While a judge does have discretionary authority to charge an occupying tenant "with half the fair rental value of [his or] her personal occupancy of the property as a benefit received," to do so, the judge must first find that "the occupying tenant has agreed to pay rent or has ousted the other tenant or tenants in common from the property in question." Stylianopoulos, 17 Mass.App.Ct. at 66-67. See Giuggio v. Paoli, 244 Mass. 279, 281 (1923) ("If a tenant has not hindered his cotenant from entry upon the premises and thereby deprived him of his right, the bare occupation of the premises without an express agreement will not entitle the cotenant to call the occupying tenant to an account or render him liable to an action for the use and occupation of the premises"). Anderson does not claim that Odife agreed to pay rent, and, although her "'voluntary' departure would not be inconsistent with a conclusion that [Odife], as a practical matter, barred" her from the property, the judge expressly declined to reach the question of ouster. Stylianopoulos, supra at 68. Thus, the parties' dispute over whether Odife exclusively occupied the property is, in the end, immaterial to our resolution of this appeal.

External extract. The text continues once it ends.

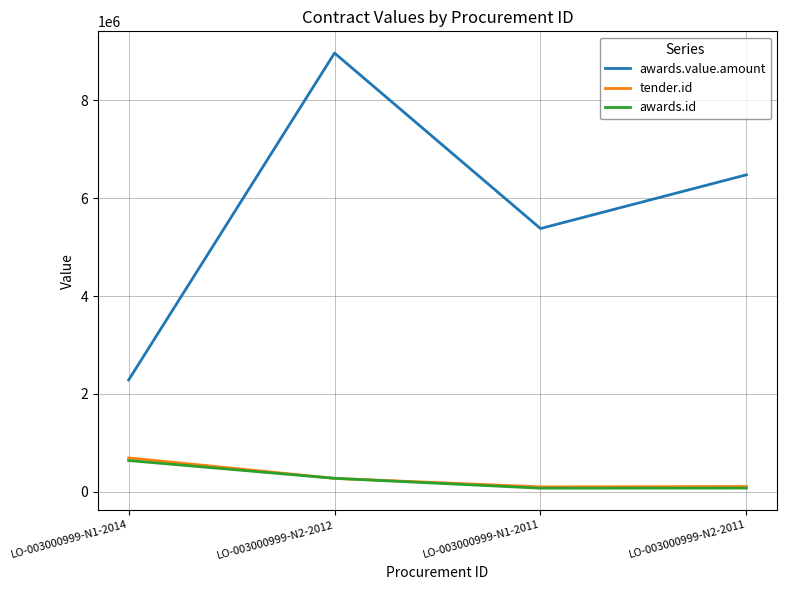

Where is awards.value.amount nearest to the value 5626668?

LO-003000999-N1-2011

While Odife's failure to file objections to the commissioner's December 2020 interim report waived any challenge to the finding that the property was "currently occupied" by Odife and his family, we note that the record is conflicting as to occupancy before December 2020. In a memorandum in support of the final distribution, the commissioner stated that Odife "had the sole possession of the premises since the purchase on April 27, 2017." At the hearing, however, the commissioner stated that he did not "know who occupied the property for how long" and that Anderson "was there part of the time when they were still engaged." The record also suggests that Odife -- who at the time of the engagement was practicing medicine in New York --was maintaining the property while also living in New York, and that the property was left unoccupied for weeks or months at a time. To the extent this factual dispute is determined relevant, it should be resolved by the judge in the first instance on remand.
Conclusion.
The order dated August 12, 2021, is reversed, and the matter is remanded for further proceedings consistent with this memorandum and order. On remand the judge shall make appropriate adjustments to the presumption of equal division so that the parties are required to bear their proportional shares of the costs of the mortgage loans, insurance, and taxes. See Canepari, 78 Mass.App.Ct. at 846; Stylianopoulos, 17 Mass.App.Ct. at 71. We do not preclude Anderson from renewing her argument that she is entitled to one-half the fair rental value of the property during any time that Odife excluded her from use and occupancy of the property.
Anderson's request for appellate attorney's fees and costs is denied. Obviously, the appeal is not frivolous.
So ordered.
The panelists are listed in order of seniority.